The interior of the filthy trailer consisted of six rooms, and each of the Mounties who had gone inside was assigned a section of it to search. Although Corporal James Petrovich had been instructed to search one of the bedrooms, he had heard that one of the guns might have been placed in the laundry room. Unable to control his curiosity, Petrovich checked out the laundry room first. He was not disappointed in his decision. He discovered, on a shelf situated above the trailer’s heater, a .22-caliber Smith & Wesson revolver. When he retrieved it, he saw, much to his shock and surprise, that it had a dildo attached to its barrel. When he examined it further, he noted that it had five live rounds of ammunition and one spent casing in its cylinder.

Over the next ninety minutes or so, Mounties searching Pickton’s bedroom discovered several sex toys, including fur-lined handcuffs. Inside the headboard compartments of his bed, they found items of jewelry and a purse, and in another area they discovered a notebook containing the name of one of the women that the task force had placed on their list of missing women.

When Lew searched Pickton’s cluttered office, with its untidiness, he noted that it was more orderly than other areas of the trailer. Phone books lay atop his desk, and many papers were strewn about the desktop as well. Directly behind the desk a cuckoo clock hung on the wall, right above a large corkboard that had items mostly related to the farm and the businesses neatly pinned to it, filling it to capacity. There were also a number of boxes stacked on the floor at one end of the room, and bags of clothing lay piled on the floor.

On the wall directly to the right of the desk, assuming that one were sitting or standing behind it, hung the head of what appeared to be a light-colored stallion. The head, which hung on the wall right above a watercooler, was well-preserved, complete with bridle, and appeared to have been stuffed and mounted by a professional taxidermist—or at least by someone who knew exactly what they were doing. An award ribbon of some type also hung from the right side of the horse’s head. The horse’s head appeared to be staring toward the desk, and appeared to the casual onlooker to be more of a macabre oddity than anything else. No one knew yet that the head belonged to Pickton’s prized 1,400-pound horse, Spring Golden, which he had nicknamed “Goldie.” The horse, they would learn, had to be put down after it had been kicked and injured by another horse.
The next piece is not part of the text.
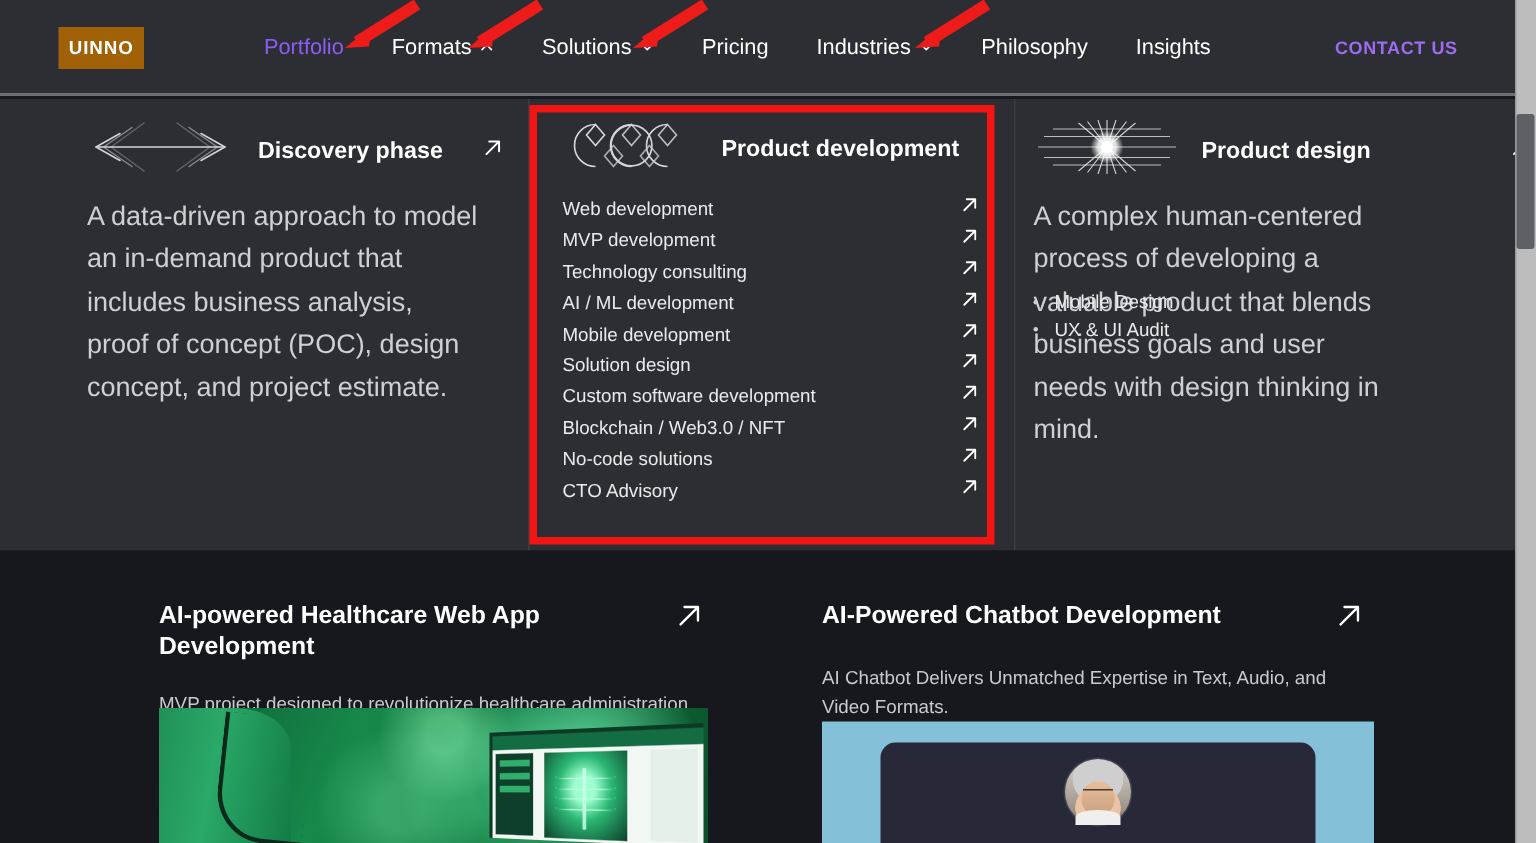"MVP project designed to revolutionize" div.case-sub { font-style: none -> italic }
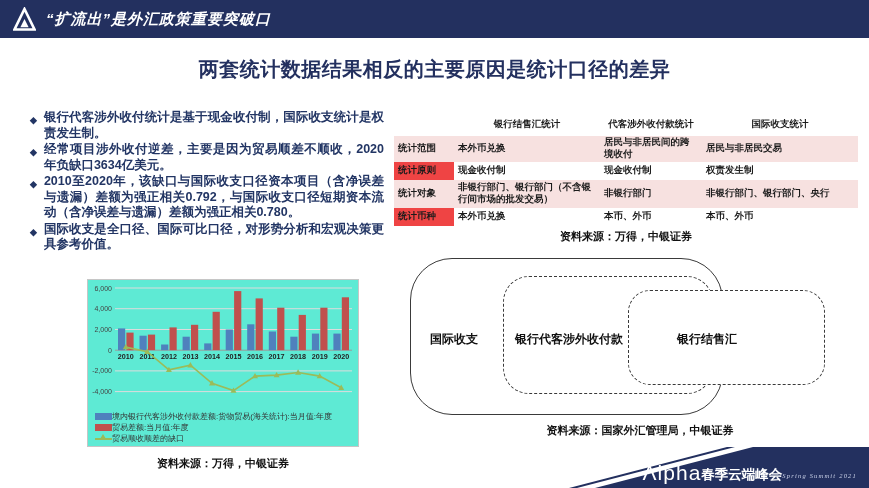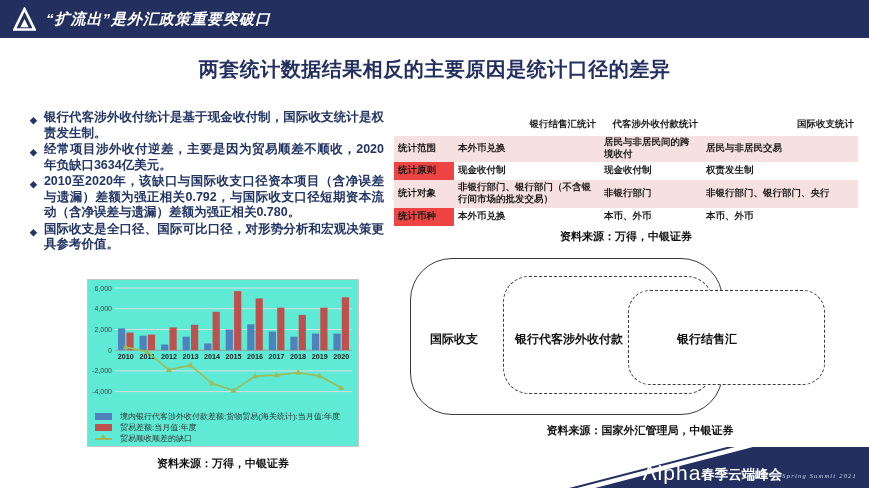"银行结售汇统计" table.cmp tr.hd td { text-align: right -> center }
At one point while going through the clutter in Pickton’s office, Lew found an asthma inhaler inside a silver sports bag lying on the floor. It had been prescribed to Sereena Abotsway. Although the name on it did not mean anything to him, Lew nonetheless called it in to Cater, sitting in a car on the outside perimeter of the farm. Cater, recognizing Abotsway’s name as one of the missing women, dutifully called his boss, Staff Sergeant Wayne Clary, and described the inhaler—along with the date that it had been prescribed, July 19, 2001, which was merely a few weeks before she disappeared in August of that year. The inhaler was a major find, an important piece of evidence, and both Cater and Clary recognized it as such. A few minutes after calling in the discovery, Clary ordered that the firearms search be called off immediately. Aside from leaving guards posted around the outside of the farm’s property line, everyone was ordered to leave. Clary instructed Cater to tell Wells that he was not to deal with Pickton from that point forward. Wells was ordered not to speak to Pickton, and not to obtain his fingerprints.

Clary hurriedly scheduled a task force meeting for the next morning, and Wells was left with the distinct impression that his investigation was being formally turned over to Inspector Don Adam, who would then proceed in an entirely different manner after the task force obtained its own search warrant for the Pickton farm.